Challenges we ran into
Sorting all of the pictures precisely was more work than we had initially planned for. It took hours to download all of the pictures as well as sort them into the respective groups. The pictures were all downloaded from [https://www.isic-archive.com/#!/topWithHeader/wideContentTop/main], which is the International Skin Imaging Collaboration website. However, the largest challenge we faced was with training the model. Neither of us are particularly experienced in training machine learning models, so it was necessary for us to experiment. Our first model was only around 60% accurate. To attempt to increase the accuracy, we decided to increase the number of training iterations from 10 to 25. We also decided to submit duplicates of the training photos that were cropped, rotated, blurred, flipped, had increased exposure, and had increased noise. However, when we attempted to do this, the model training time skyrocketed, so we were forced to cancel the training. Finally, we decided to train the model with 25 iterations that included cropped and rotated duplicates. This yielded a 76% accuracy on data that the model had never seen before, and the training this time only took about an hour.

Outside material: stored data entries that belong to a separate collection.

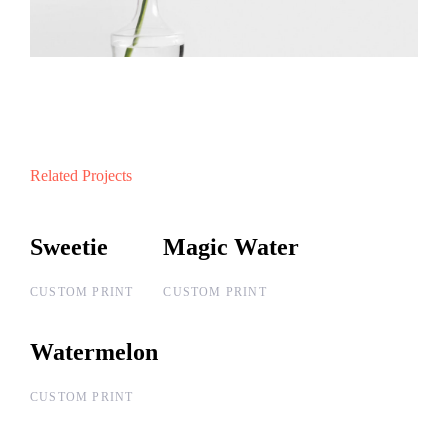
Related Projects
Sweetie
Sweetie
Magic Water
Magic Water
CUSTOM PRINT
CUSTOM PRINT
Watermelon
Watermelon
CUSTOM PRINT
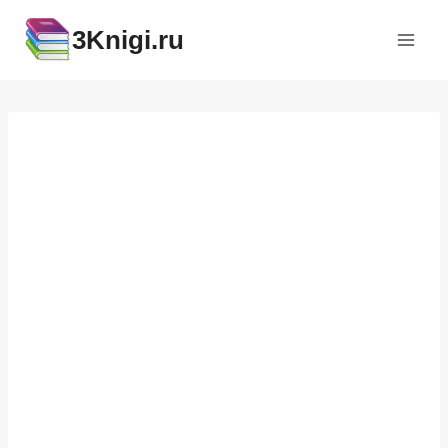
Перейти
3Knigi.ru
к
содержимому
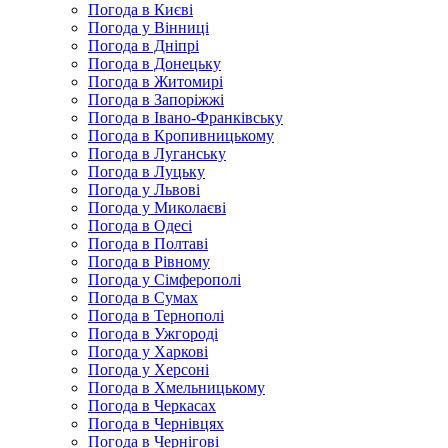
Погода в Києві
Погода у Вінниці
Погода в Дніпрі
Погода в Донецьку
Погода в Житомирі
Погода в Запоріжжі
Погода в Івано-Франківську
Погода в Кропивницькому
Погода в Луганську
Погода в Луцьку
Погода у Львові
Погода у Миколаєві
Погода в Одесі
Погода в Полтаві
Погода в Рівному
Погода у Сімферополі
Погода в Сумах
Погода в Тернополі
Погода в Ужгороді
Погода у Харкові
Погода у Херсоні
Погода в Хмельницькому
Погода в Черкасах
Погода в Чернівцях
Погода в Чернігові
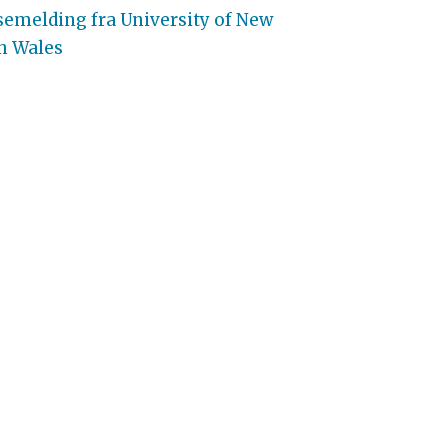
semelding fra University of New
h Wales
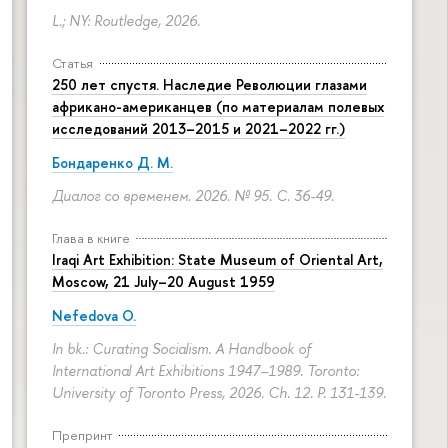
L.; NY: Routledge, 2026.
Статья
250 лет спустя. Наследие Революции глазами
африкано-американцев (по материалам полевых
исследований 2013–2015 и 2021–2022 гг.)
Бондаренко Д. М.
Диалог со временем. 2026. № 95.
С. 36-49.
Глава в книге
Iraqi Art Exhibition: State Museum of Oriental Art,
Moscow, 21 July–20 August 1959
Nefedova O.
In bk.: Curating Socialism. A Handbook of
International Art Exhibitions 1947–1989. Toronto:
University of Toronto Press, 2026. Ch. 12.
P. 131-139.
Препринт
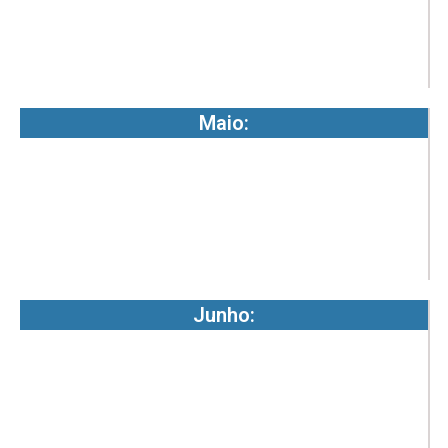
5
-
7
Maio:
1
0
5
-
7
Junho:
1
0
5
-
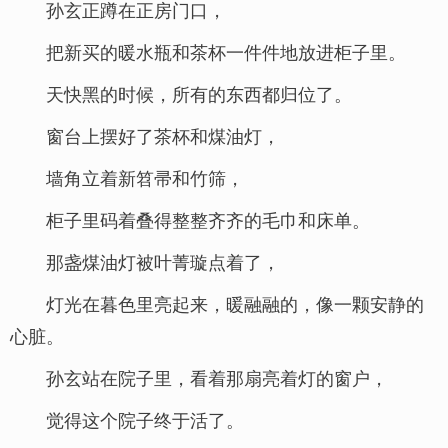
孙玄正蹲在正房门口，
把新买的暖水瓶和茶杯一件件地放进柜子里。
天快黑的时候，所有的东西都归位了。
窗台上摆好了茶杯和煤油灯，
墙角立着新笤帚和竹筛，
柜子里码着叠得整整齐齐的毛巾和床单。
那盏煤油灯被叶菁璇点着了，
灯光在暮色里亮起来，暖融融的，像一颗安静的
心脏。
孙玄站在院子里，看着那扇亮着灯的窗户，
觉得这个院子终于活了。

Accomplishments that we're proud of
We trained our first major machine learning model to be 76% accurate, a large jump from its initial accuracy of 60%.
What we learned
We learned to use CoreML to train a model as well as of some of the difficulties that come along with training a machine learning model.
What's next for Aware
To take this to the next level, we first need to create a better model. To do this, we will need more data. Second, our model was trained on laboratory pictures that had very good lighting and clarity. Users will not take pictures as ideal as these, so it will be necessary to train on pictures taken from real users before deployment.